The blood-to-lumen CL_Cr-EDTA was calculated using Equation (1) [55]:

$${\mathrm{CL}}_{\mathrm{Cr}-\mathrm{EDTA}}=\frac{{\mathrm{C}}_{\mathrm{perfusate}}\times {\mathrm{Q}}_{\mathrm{in}}}{{\mathrm{C}}_{\mathrm{plasma}}\times \mathrm{tissue\; weight}}\times 100$$

(1)

where C_perfusate and C_plasma are the activities (cpm/mL) in the perfusate and plasma, respectively, and Q_in is the flow rate (mL/min) into the segment. CL_Cr-EDTA is expressed as mL/min/100 g wet tissue weight. For the evaluation of CL_Cr-EDTA over time, CL_Cr-EDTA values were normalized against the average value of all groups during the 45 min control period.
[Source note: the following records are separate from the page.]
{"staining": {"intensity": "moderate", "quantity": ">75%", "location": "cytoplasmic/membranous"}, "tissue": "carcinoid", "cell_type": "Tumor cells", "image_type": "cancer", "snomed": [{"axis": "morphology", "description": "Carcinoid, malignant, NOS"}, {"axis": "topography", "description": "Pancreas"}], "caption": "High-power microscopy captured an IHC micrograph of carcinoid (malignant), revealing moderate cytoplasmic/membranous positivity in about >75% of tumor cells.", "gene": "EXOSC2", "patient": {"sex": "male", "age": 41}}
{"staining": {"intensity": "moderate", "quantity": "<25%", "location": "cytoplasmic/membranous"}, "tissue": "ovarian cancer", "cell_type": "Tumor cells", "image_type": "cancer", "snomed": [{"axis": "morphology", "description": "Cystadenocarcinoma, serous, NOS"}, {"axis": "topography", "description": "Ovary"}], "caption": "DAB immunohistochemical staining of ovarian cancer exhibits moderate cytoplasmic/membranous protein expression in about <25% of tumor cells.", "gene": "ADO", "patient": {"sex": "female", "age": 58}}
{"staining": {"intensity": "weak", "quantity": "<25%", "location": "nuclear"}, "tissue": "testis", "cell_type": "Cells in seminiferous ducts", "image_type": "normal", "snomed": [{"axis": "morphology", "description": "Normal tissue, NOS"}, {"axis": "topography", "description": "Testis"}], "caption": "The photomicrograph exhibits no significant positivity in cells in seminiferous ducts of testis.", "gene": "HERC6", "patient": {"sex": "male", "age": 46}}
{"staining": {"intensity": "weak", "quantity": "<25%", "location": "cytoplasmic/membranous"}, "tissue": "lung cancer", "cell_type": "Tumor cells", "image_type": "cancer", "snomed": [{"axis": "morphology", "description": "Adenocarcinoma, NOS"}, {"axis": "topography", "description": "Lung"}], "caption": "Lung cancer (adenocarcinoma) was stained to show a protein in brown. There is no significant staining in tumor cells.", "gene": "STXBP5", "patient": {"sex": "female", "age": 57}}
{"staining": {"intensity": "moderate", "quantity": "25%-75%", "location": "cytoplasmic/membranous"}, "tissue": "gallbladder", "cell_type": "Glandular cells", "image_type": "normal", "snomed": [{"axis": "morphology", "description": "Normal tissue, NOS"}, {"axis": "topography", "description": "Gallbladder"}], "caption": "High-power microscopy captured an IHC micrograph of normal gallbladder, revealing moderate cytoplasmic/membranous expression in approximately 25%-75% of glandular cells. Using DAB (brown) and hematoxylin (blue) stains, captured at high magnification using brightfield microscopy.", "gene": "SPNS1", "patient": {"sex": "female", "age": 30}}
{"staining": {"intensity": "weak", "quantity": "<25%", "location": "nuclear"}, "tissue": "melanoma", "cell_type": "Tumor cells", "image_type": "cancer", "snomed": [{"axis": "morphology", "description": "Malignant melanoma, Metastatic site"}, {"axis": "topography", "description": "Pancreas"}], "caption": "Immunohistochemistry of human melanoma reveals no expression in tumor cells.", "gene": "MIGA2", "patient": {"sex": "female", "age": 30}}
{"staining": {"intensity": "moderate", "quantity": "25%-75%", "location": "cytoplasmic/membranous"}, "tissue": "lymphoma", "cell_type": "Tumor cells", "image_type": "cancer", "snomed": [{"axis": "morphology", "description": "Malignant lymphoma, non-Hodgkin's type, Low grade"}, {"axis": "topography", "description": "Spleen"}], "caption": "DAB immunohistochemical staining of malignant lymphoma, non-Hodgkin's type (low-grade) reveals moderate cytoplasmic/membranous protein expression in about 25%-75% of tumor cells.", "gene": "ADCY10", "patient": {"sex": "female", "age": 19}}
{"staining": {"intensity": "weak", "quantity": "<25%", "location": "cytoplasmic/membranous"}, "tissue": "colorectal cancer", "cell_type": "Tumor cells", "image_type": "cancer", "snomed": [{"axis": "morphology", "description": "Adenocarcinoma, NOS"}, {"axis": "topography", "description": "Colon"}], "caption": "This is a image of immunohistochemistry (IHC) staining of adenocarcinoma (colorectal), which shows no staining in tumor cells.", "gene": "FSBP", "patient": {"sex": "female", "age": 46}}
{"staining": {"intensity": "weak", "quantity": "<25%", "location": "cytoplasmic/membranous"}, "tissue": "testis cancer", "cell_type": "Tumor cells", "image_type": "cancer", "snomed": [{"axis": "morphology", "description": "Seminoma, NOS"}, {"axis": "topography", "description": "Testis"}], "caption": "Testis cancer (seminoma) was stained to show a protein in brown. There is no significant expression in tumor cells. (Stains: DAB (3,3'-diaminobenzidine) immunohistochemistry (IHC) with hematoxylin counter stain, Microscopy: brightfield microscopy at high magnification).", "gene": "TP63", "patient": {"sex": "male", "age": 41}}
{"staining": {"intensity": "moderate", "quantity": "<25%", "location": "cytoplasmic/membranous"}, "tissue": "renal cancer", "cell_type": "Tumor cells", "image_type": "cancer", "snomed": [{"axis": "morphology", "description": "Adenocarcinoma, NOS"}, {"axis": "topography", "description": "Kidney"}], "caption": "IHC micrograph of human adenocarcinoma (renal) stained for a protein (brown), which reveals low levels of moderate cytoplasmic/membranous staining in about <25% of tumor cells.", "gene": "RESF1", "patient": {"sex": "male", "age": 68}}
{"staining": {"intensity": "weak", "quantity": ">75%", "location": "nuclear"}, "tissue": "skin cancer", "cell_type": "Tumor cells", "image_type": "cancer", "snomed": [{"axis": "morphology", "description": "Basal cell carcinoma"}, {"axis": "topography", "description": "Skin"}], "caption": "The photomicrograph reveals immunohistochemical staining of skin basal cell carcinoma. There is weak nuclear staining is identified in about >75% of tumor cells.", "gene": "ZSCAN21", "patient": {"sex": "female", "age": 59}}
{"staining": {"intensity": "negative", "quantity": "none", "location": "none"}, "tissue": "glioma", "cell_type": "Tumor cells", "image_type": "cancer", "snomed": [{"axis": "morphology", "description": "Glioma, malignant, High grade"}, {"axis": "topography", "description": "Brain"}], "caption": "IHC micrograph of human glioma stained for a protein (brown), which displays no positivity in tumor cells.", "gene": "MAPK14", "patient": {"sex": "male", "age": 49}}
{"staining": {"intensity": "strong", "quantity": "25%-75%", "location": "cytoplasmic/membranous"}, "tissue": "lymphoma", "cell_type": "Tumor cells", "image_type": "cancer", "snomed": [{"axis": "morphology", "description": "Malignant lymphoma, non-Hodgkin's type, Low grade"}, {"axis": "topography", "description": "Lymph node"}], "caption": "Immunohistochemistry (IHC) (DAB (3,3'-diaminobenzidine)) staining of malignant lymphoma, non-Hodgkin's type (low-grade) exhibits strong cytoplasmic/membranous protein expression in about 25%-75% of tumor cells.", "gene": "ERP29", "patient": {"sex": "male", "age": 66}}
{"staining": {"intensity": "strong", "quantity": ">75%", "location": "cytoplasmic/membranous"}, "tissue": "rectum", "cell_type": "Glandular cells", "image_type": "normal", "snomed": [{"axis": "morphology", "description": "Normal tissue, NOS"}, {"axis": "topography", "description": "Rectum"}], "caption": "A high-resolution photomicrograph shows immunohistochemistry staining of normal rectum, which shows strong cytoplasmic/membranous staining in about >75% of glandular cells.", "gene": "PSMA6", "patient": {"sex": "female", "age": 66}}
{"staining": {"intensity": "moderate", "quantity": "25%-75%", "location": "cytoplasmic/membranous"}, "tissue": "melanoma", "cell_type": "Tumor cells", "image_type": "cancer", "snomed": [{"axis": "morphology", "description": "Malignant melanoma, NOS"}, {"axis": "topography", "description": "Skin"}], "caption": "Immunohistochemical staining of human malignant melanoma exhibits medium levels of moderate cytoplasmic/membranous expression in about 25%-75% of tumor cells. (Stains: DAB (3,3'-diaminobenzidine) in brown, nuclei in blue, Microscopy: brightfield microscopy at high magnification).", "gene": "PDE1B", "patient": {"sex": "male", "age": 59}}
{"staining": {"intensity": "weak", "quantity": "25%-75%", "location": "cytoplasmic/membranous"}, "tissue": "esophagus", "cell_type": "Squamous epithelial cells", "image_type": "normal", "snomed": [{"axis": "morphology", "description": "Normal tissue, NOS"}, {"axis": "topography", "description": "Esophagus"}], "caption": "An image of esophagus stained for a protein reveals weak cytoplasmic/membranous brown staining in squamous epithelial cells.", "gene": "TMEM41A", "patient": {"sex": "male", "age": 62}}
The area under the CL_Cr-EDTA over time curve between 45 and 120 min (total CL_Cr-EDTA) was then calculated using non-compartmental analysis in GraphPad Prism version 8.4.0 for windows (La Jolla, CA, USA).

4.6. Statistical Analysis

Based on previous studies, a sample size of six rats was used in the CL_Cr-EDTA experiments. All descriptive statistics are presented as the mean ± standard error of the mean (SEM). The total CL_Cr-EDTA values of the different groups were compared using a Brown–Forsythe and Welch ANOVA with a Dunnett multiple comparison test. For the MABP data, a paired t-test was used to compare differences between the first (0–15 min) and last (105–120 min) measured time intervals within each group. Differences were considered statistically significant at a p-value < 0.05.